Have a rather long list now of books I will never read, though am intrigued by Children of Dust.

OP posts:
funwithfondue · 09/09/2009 11:48

The Man In The Iron Mask.

An old film version of it I saw on TV - I must have been quite young, and the idea of having an iron mask clamped onto me for evermore (and being locked up in a tower) haunted me for years.
The man died in the end by strangulation from his own beard. I still find it chilling at 30!

funwithfondue · 09/09/2009 11:50

Sorry, just googled, and the book was by Alexander Dumas - there's been loads of film versions though.

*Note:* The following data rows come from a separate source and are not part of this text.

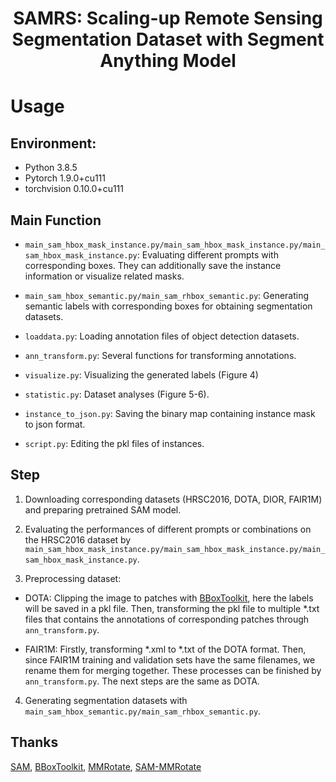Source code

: <h1 align="center"> SAMRS: Scaling-up Remote Sensing Segmentation Dataset with Segment Anything Model </h1>

# Usage

## Environment:

* Python 3.8.5
* Pytorch 1.9.0+cu111
* torchvision 0.10.0+cu111

## Main Function

- `main_sam_hbox_mask_instance.py/main_sam_hbox_mask_instance.py/main_sam_hbox_mask_instance.py`: Evaluating different prompts with corresponding boxes. They can additionally save the instance information or visualize related masks.

- `main_sam_hbox_semantic.py/main_sam_rhbox_semantic.py`: Generating semantic labels with corresponding boxes for obtaining segmentation datasets.

- `loaddata.py`: Loading annotation files of object detection datasets.

- `ann_transform.py`: Several functions for transforming annotations.

- `visualize.py`: Visualizing the generated labels (Figure 4)

- `statistic.py`: Dataset analyses (Figure 5-6).

- `instance_to_json.py`: Saving the binary map containing instance mask to json format.

- `script.py`: Editing the pkl files of instances.


## Step

1. Downloading corresponding datasets (HRSC2016, DOTA, DIOR, FAIR1M) and preparing pretrained SAM model.

2. Evaluating the performances of different prompts or combinations on the HRSC2016 dataset by `main_sam_hbox_mask_instance.py/main_sam_hbox_mask_instance.py/main_sam_hbox_mask_instance.py`.

3. Preprocessing dataset:

  - DOTA: Clipping the image to patches with [BBoxToolkit](https://github.com/jbwang1997/BboxToolkit), here the labels will be saved in a pkl file. Then, transforming the pkl file to multiple *.txt files that contains the annotations of corresponding patches through `ann_transform.py`. 

  - FAIR1M: Firstly, transforming *.xml to *.txt of the DOTA format. Then, since FAIR1M training and validation sets have the same filenames, we rename them for merging together. These processes can be finished by `ann_transform.py`. The next steps are the same as DOTA.

4. Generating segmentation datasets with `main_sam_hbox_semantic.py/main_sam_rhbox_semantic.py`.

## Thanks

[SAM](https://github.com/facebookresearch/segment-anything), [BBoxToolkit](https://github.com/jbwang1997/BboxToolkit), [MMRotate](https://github.com/open-mmlab/mmrotate), [SAM-MMRotate](https://github.com/Li-Qingyun/sam-mmrotate)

SolidGoldBrass · 09/09/2009 11:57

Yet another vote for Marianne Dreams - apparently the author was a child psychologist hence the very good understanding of how children of that age feel. Did anyone see the film adaptatin, Paperhouse? That was interesting because it wasn't a page by page adaptation but it did bring out the kind of muddled adolescent-awakening-sexuality that's underlying in the book (no, not with snogging scenes, far more low-level).
I remember being very frightened by the first of the Armada Ghost Books, particularly School for the Unspeakable and House of the Nightmare - and reading HP Lovecraft's SHadow Over Innsmouth at about 9 and being petrified of the mutant dust. But I was another of these ghost-story-obsessed kids.
Ooh, who remembers Misty comic?

LadyGlencoraPalliser · 09/09/2009 12:04

I loved Misty. I didn't come across Marianne Dreams until someone recommended it on here last year and I bought it for DD (who still hasn't read it!) I found it quite spooky and would have loved it at age 10/11.

GooseyLoosey · 09/09/2009 12:09

I didn't read it, but remember seeing the cover of Carrie (Stephen King)in the 70s and I couldn't sleep as I was so scared by it.